As seen in Figure 4 below, no outliers are identified on the box plot, but several extreme observations are noted in the data. These extreme values do not appear to affect the normal distribution. The maximum and minimum values were identified as 1.4460 and 1.0545, respectively. The variation or spread of the data is most noticeable on the histogram visualized in Figure 1 above. These are measured by the standard deviation and range, which indicate that the data is approximately normally distributed.

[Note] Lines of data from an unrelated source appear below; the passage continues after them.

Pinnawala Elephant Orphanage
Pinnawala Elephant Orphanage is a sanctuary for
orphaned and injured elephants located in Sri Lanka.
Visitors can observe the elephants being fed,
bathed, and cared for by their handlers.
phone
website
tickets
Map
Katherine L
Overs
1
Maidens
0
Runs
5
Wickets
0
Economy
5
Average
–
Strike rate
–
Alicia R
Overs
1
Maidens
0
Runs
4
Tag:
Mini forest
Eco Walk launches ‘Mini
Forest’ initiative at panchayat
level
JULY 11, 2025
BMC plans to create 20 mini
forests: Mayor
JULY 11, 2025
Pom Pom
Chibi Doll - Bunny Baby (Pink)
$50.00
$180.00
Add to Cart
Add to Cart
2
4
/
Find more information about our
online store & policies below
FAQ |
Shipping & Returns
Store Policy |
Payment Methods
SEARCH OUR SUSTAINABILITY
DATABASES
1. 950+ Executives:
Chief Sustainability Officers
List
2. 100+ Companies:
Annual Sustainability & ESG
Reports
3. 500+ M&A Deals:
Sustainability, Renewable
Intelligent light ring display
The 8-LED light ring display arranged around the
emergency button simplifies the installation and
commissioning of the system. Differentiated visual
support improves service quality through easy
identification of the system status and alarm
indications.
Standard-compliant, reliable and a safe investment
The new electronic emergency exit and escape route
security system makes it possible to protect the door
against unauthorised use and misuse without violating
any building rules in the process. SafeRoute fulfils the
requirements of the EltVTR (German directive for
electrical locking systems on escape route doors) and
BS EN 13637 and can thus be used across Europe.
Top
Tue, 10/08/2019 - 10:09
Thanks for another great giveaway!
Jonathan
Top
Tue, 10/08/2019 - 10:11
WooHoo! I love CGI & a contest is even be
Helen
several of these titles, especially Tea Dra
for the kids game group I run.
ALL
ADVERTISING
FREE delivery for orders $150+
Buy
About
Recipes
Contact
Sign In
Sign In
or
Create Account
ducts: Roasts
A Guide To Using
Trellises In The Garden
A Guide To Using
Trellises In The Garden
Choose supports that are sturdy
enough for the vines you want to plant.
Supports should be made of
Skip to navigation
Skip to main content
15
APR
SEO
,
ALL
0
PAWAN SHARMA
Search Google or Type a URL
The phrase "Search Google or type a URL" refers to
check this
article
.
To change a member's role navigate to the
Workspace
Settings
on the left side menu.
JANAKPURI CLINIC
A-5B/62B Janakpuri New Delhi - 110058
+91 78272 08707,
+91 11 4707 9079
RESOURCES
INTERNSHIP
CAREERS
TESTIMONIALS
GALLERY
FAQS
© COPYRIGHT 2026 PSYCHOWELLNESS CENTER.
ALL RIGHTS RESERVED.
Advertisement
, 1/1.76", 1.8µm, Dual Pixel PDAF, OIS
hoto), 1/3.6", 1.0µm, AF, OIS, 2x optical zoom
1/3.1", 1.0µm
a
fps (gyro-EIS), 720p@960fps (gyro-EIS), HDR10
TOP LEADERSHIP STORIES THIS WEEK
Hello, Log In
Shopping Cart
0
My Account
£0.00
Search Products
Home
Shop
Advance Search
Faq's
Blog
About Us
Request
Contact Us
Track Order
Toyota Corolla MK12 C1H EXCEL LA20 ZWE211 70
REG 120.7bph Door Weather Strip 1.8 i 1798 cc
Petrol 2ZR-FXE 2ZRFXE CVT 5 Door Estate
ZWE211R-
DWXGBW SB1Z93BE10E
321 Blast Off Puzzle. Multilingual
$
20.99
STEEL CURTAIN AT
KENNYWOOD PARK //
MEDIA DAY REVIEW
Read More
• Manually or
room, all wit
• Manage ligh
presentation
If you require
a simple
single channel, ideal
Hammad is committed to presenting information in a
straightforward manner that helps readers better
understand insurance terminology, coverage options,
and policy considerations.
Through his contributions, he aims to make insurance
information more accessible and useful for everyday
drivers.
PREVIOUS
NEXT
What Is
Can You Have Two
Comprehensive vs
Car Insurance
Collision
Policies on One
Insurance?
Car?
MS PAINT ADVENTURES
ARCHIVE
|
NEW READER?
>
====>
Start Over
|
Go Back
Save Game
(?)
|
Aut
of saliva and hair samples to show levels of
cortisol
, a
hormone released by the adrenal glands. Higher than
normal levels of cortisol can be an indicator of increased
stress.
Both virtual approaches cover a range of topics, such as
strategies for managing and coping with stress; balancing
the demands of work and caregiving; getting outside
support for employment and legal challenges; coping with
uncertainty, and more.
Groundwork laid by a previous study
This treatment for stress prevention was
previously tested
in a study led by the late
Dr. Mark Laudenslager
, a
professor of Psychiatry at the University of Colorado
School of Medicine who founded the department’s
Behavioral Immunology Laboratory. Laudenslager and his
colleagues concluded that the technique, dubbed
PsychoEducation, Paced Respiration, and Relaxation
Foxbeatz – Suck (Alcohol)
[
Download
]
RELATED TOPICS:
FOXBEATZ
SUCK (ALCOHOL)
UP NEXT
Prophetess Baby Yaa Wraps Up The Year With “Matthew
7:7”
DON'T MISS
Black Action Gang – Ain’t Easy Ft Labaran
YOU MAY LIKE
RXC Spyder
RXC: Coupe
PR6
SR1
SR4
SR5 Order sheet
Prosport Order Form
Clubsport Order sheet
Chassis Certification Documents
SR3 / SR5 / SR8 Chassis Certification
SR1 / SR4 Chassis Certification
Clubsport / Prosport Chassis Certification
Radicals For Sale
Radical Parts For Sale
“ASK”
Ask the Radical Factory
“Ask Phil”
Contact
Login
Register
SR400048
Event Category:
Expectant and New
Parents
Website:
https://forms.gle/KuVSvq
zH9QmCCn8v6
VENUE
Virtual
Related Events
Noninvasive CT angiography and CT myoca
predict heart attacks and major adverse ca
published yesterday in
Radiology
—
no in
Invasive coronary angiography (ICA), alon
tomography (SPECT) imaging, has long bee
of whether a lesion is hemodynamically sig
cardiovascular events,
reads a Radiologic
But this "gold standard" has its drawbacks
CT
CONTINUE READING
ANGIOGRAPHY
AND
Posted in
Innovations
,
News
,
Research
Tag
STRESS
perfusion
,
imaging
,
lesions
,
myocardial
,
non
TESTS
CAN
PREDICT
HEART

The horizontal histogram, box plot, and normal probability plot for this data can be seen in Figure 4 below. The normal probability plot demonstrates the normal distribution with a tight-knit grouping of the plot points around the diagonal reference line (Elliott & Woodward, 2016). These graphs provide adequate visualization to perform a hypothesis test on the average or mean exchange rate.

**Figure 4**

*Horizontal Histogram, Box Plot, and Normal Probability Plot*

## Hypothesis Test

A business analyst has claimed that the average U.S./Euro exchange rate is $1.25. The null hypothesis means “amounting to nothing” and is usually assumed to be the true statement in a hypothesis test (Sturdivant et al., 2016). For this business analyst’s claim, the null hypothesis (H_{0}) would be, “the average U.S./Euro exchange rate is not $1.25,” making the alternative hypothesis (H_{a}) “the average U.S./Euro exchange rate is $1.25.” To determine statistical significance for a hypothesis that does not include a greater or less than assumption, a two-tailed t-test with a p-value was performed using a 0.05 significance level. Figure 5 demonstrates the results of this test.

**Figure 5**

*The t-test with a p-value for Mean*

The data provides the p-values for all normality tests as p < 0.05. Therefore, we can reject the null hypothesis that the mean is not $1.25. Instead, we would favor the alternative hypothesis that the mean is $1.25. In conclusion, the business analyst’s claim that the mean U.S./Euro exchange rate is $1.25 is correct.

**References**

Elliott, A.C. & Woodward, W.A. (2016). *SAS essentials: Mastering SAS for data analytics 2 ^{nd} ed. *John Wiley & Sons, Inc. ISBN 978-1-119-04216-7

NIST/SEMATECH. (n.d.). *4.1.4.4. Loess (aka Lowess)* in *e-Handbook of statistical methods. *https://www.itl.nist.gov/div898/handbook/pmd/section1/pmd144.htm

Sturdivant, R., Pardoe, I., Berrier, I., & Watts, K. (2016). *Statistics for Data Analytics. *zyBook [online].